Serracchiani: «Sono preoccupata, delusa e molto dispiaciuta per la decisione di Dipiazza di portare il saluto di Trieste a una manifestazione di estrema destra»

foto dal post Facebook di Roberto Cosolini

«Il sindaco della mia città Roberto Dipiazza si reca al comizio di Roberto Fiore e di Forza Nuova e prende la parola! Ma si rende conto che quello è un movimento dichiaratamente fascista e razzista, per non dire nazista? E sa chi è Roberto Fiore? Oppure sa e gli va bene così ma allora finisca di autocelebrarsi con il concerto dei tre Presidenti ecc..perché valori fondamentali quali libertà, tolleranza, rispetto e convivenza di genti, culture, razze, religioni, idee non sono negoziabili e quindi se si sta con questi valori lo si fa in modo convinto e intransigente. Non si fa commercio. Oggi il sindaco di Trieste si può proprio vergognare!». Lo ha dichiarato l'ex sindaco di Trieste Roberto Cosolini sul suo profilo Facebook, commentando la partecipazione di Dipiazza al convegno di Forza Nuova.

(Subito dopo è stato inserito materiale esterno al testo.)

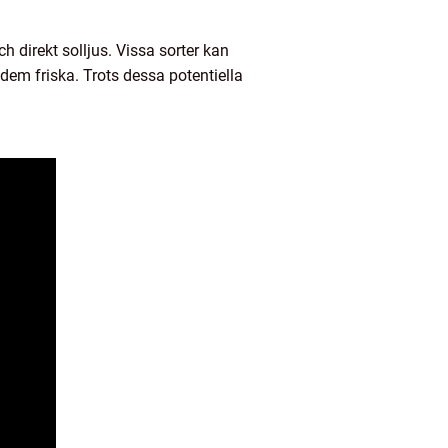
 direkt solljus. Vissa sorter kan
a dem friska. Trots dessa potentiella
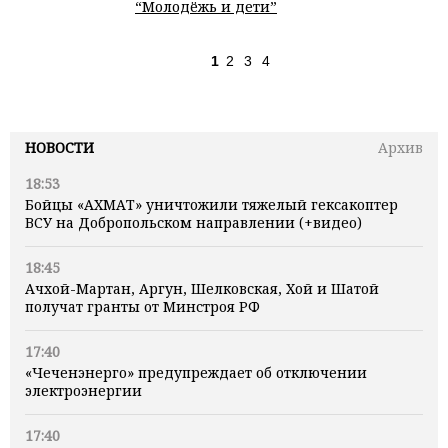
“Молодёжь и дети”
1
2
3
4
НОВОСТИ
Архив
18:53
Бойцы «АХМАТ» уничтожили тяжелый гексакоптер
ВСУ на Добропольском направлении (+видео)
18:45
Ачхой-Мартан, Аргун, Шелковская, Хой и Шатой
получат гранты от Минстроя РФ
17:40
«Чеченэнерго» предупреждает об отключении
электроэнергии
17:40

«Sono preoccupata, delusa e molto dispiaciuta per la decisione di Roberto Dipiazza di portare il saluto di Trieste a una manifestazione di estrema destra. Vorrei continuare a ricordarlo come il sindaco che ha detto di aver chiuso il Novecento a Trieste con il concerto dei Tre Presidenti». Lo ha affermato dal canto suo la presidente del Friuli Venezia Giulia Debora Serracchiani.

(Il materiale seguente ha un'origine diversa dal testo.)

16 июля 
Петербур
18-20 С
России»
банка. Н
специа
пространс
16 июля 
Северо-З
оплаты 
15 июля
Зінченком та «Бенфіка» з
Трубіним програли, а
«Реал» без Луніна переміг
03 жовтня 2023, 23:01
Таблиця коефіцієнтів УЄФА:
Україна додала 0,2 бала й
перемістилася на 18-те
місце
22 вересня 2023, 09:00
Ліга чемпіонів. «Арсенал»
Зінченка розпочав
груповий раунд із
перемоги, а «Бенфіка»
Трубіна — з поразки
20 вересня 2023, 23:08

«Dipiazza finora ha saputo unire la città sulle cose da fare - ha continuato Serracchiani - lasciandosi alle spalle le divisioni delle ideologie, e su questa base abbiamo fatto assieme cose utili per Trieste. Ecco perché è incomprensibile questo omaggio istituzionale a un movimento guidato da un personaggio già condannato  per banda armata e associazione sovversiva, che resuscita fantasmi, evoca violenze d'altre epoche e divide la città».
«Non posso credere che Dipiazza, ma neanche la gran parte dei cittadini che lo hanno votato, si riconosca nelle parole d'ordine del neofascismo che oggi ha mostrato la sua faccia a Trieste. E quindi - ha concluso Serracchiani - lo invito a ripensare all'errore commesso».